I cannot stress it often enough: only after the samples have been analysed, is it possible to verify that what is stated on the label truly corresponds with the content of the bottle up for sale.
The most inspectors can do while still in the store is examine the label to check that it conforms with the law, and if not, act accordingly. By law, if the content is not that declared on the label, the producer can be fined and even barred from working in the sector.
If the label contains all the information requested by law, it can only serve as a guideline for the consumers, but cannot protect them immediately, i.e. when they are making the purchase.
The fact that labels only possess a partial, though by no means negligible effectiveness should always be kept in mind. Hence, repetita iuvant: the emphasis put on labels is completely out of place.
“Check the label, examine it thoroughly” is certainly sound advice, but only because by doing so the consumers can have a clearer idea of what they are about to buy. The only way we can assess the quality of what we purchase is by tasting it. If however we are incapable of judging an oil through our senses, the label is of little avail.
Only our “sensory lab” can help us. By comparing a series of olive oils, we can establish our standards. Even the most ignorant cannot fail to discern the good oils from the bad ones. An olive oil endowed with a fresh perfume, a wide array of pleasant, clean scents, is always better than one whose smell is rather unpleasant. This is doubtlessly a very basic approach, but it is quite effective.
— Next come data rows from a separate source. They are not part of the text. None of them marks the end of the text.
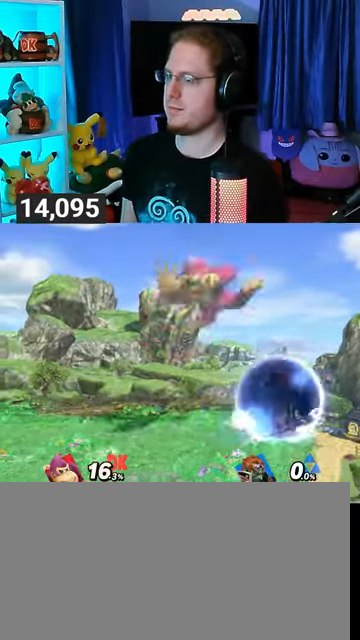
{"buttons": [], "left_stick": "center", "right_stick": "center", "events": [[100, "left_stick", "down-left"], [300, "Y", "down"], [500, "Y", "up"], [500, "left_stick", "center"]]}
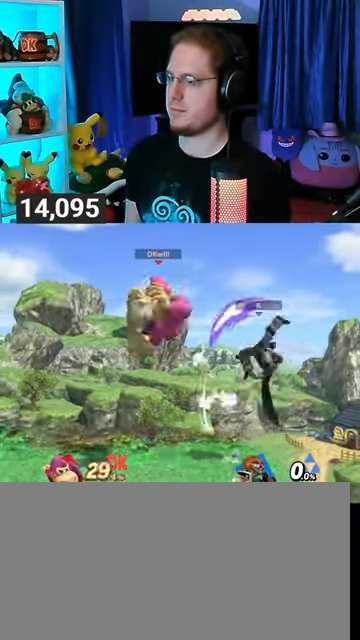
{"buttons": ["Y"], "left_stick": "right", "right_stick": "center", "events": [[333, "Y", "down"], [333, "left_stick", "right"], [400, "Y", "up"], [467, "Y", "down"]]}
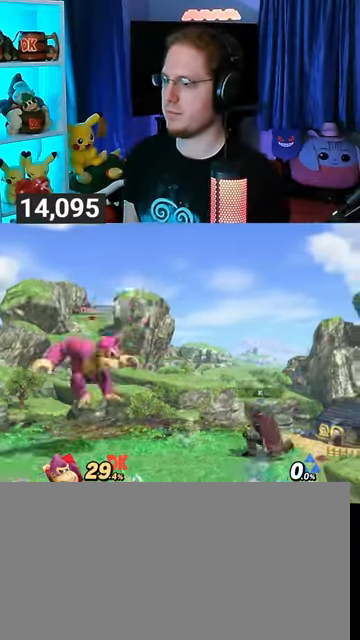
{"buttons": [], "left_stick": "right", "right_stick": "center", "events": [[67, "Y", "up"], [100, "Y", "down"], [200, "Y", "up"], [333, "left_stick", "down-left"], [367, "B", "down"], [400, "B", "up"], [400, "left_stick", "down-right"], [467, "left_stick", "right"]]}
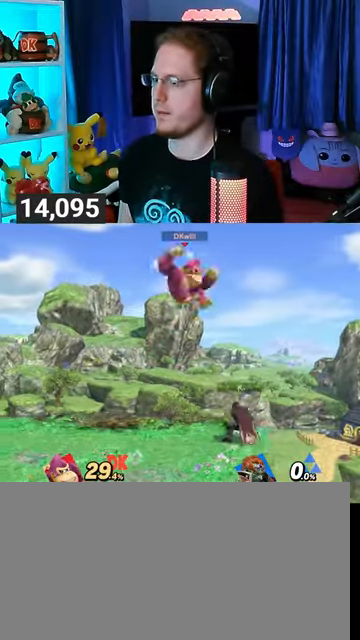
{"buttons": [], "left_stick": "right", "right_stick": "center", "events": []}
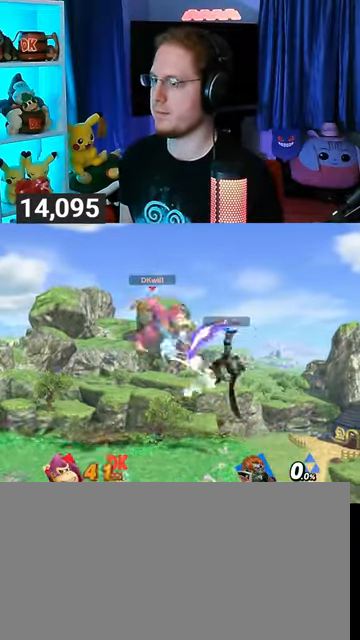
{"buttons": [], "left_stick": "center", "right_stick": "center", "events": [[200, "left_stick", "center"]]}
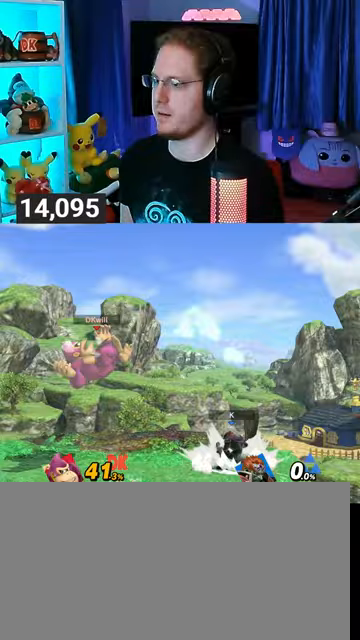
{"buttons": ["Y"], "left_stick": "right", "right_stick": "center", "events": [[133, "A", "down"], [233, "A", "up"], [300, "left_stick", "right"], [500, "Y", "down"]]}
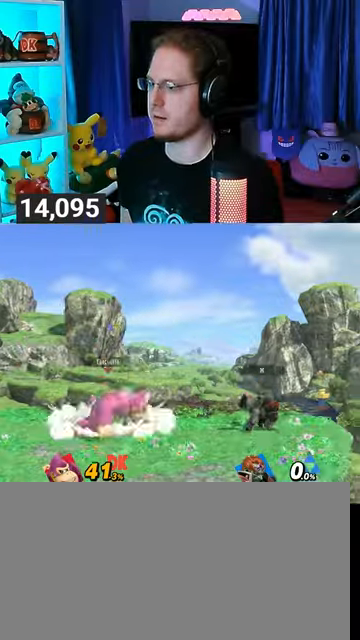
{"buttons": [], "left_stick": "center", "right_stick": "center", "events": [[300, "Y", "up"], [433, "left_stick", "center"]]}
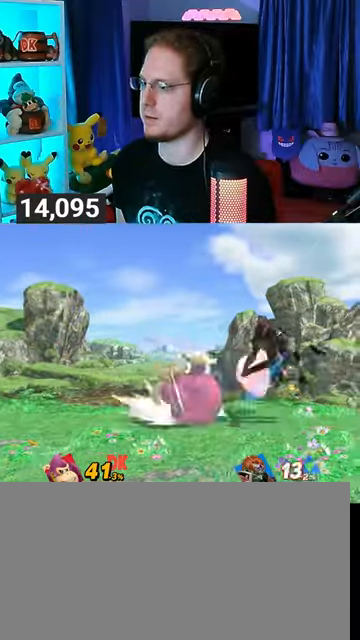
{"buttons": [], "left_stick": "left", "right_stick": "center", "events": [[200, "left_stick", "right"], [233, "Z", "down"], [300, "Z", "up"], [433, "left_stick", "left"]]}
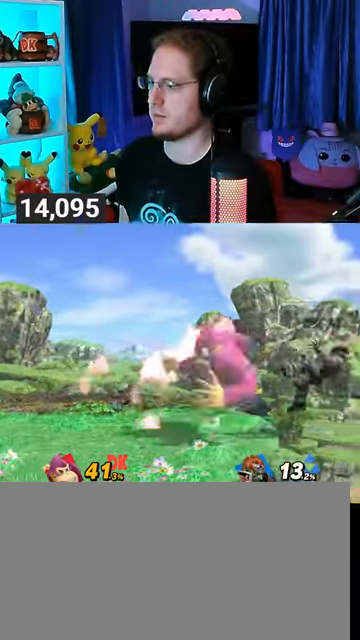
{"buttons": ["A"], "left_stick": "center", "right_stick": "center", "events": [[167, "left_stick", "up-right"], [400, "left_stick", "center"], [500, "A", "down"]]}
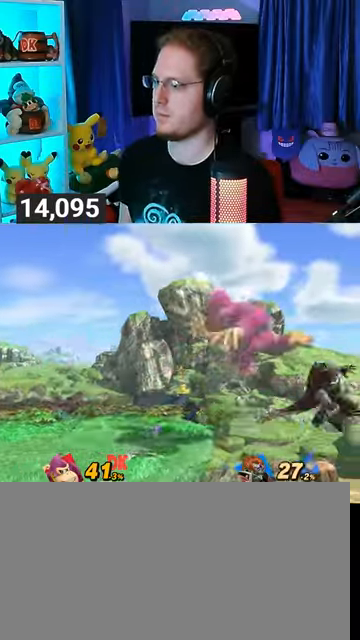
{"buttons": [], "left_stick": "left", "right_stick": "center", "events": [[67, "A", "up"], [200, "left_stick", "left"]]}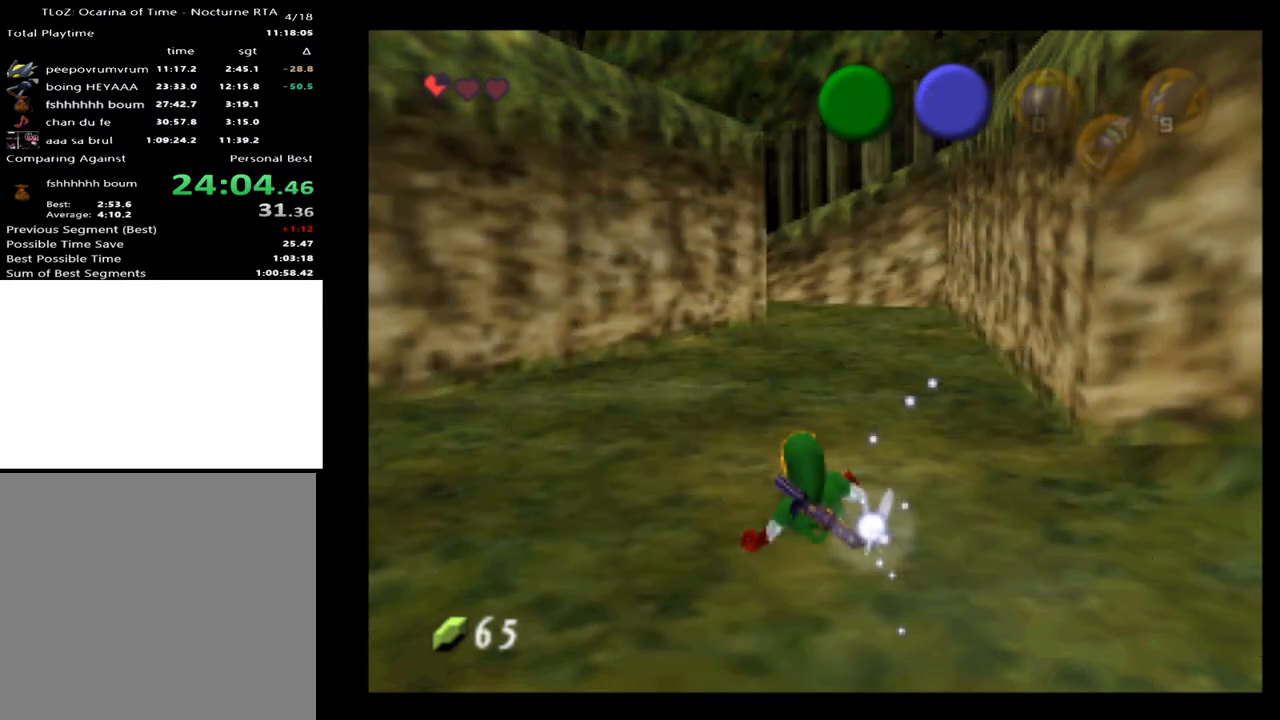
Gameplay with a controller (Xbox layout); each line is a JSON object with the inputs held at the frame after it. "events" lists button and stick changes between this image and that frame as [ms after this image, input, new state], when the widget could be followed in between. Not read: L1 L3 R1 R3.
{"buttons": [], "left_stick": "up", "right_stick": "center", "events": []}
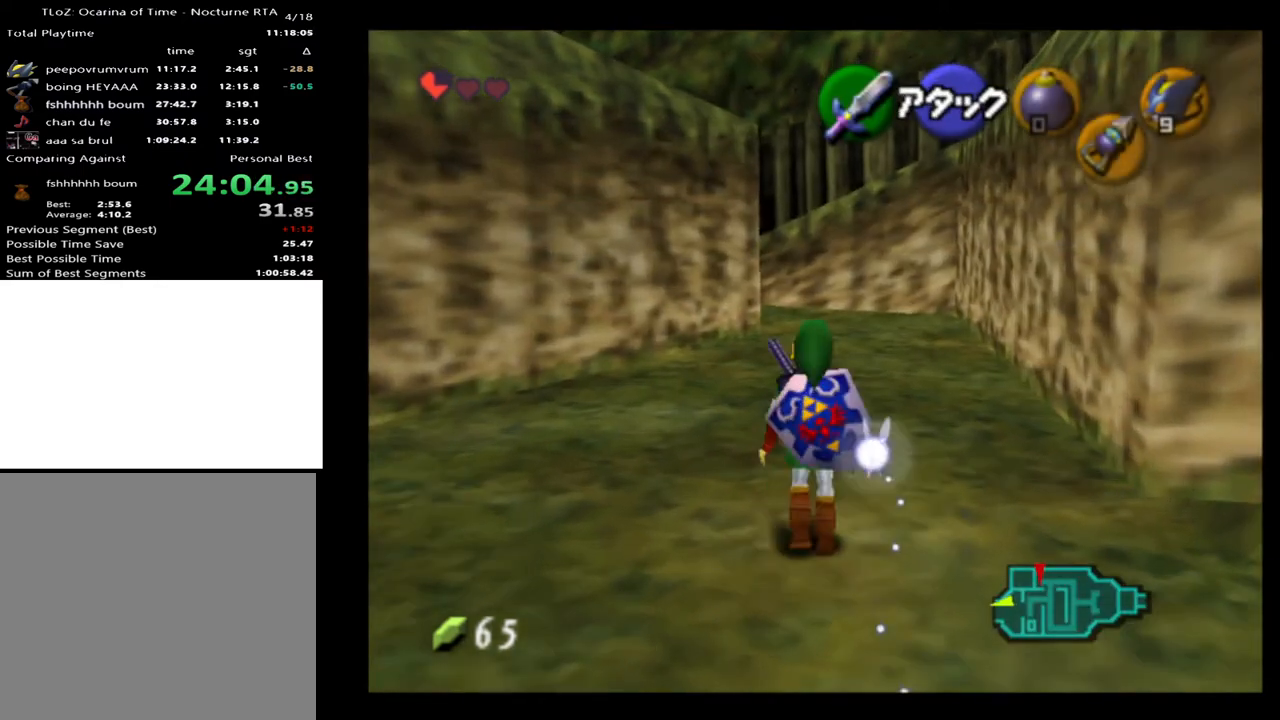
{"buttons": [], "left_stick": "up", "right_stick": "center", "events": []}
The only drawback is that it requires the sampling of a certain number of oils, but on the other hand, if price is our only parameter, we risk choosing something that is only apparently more convenient. Even if we are not aware of the proper tasting techniques, we can however discern the quality level of an olive oil. The label? Its importance is overestimated. By excessively emphasising its role we are neither being accurate nor serving the consumer’s interests.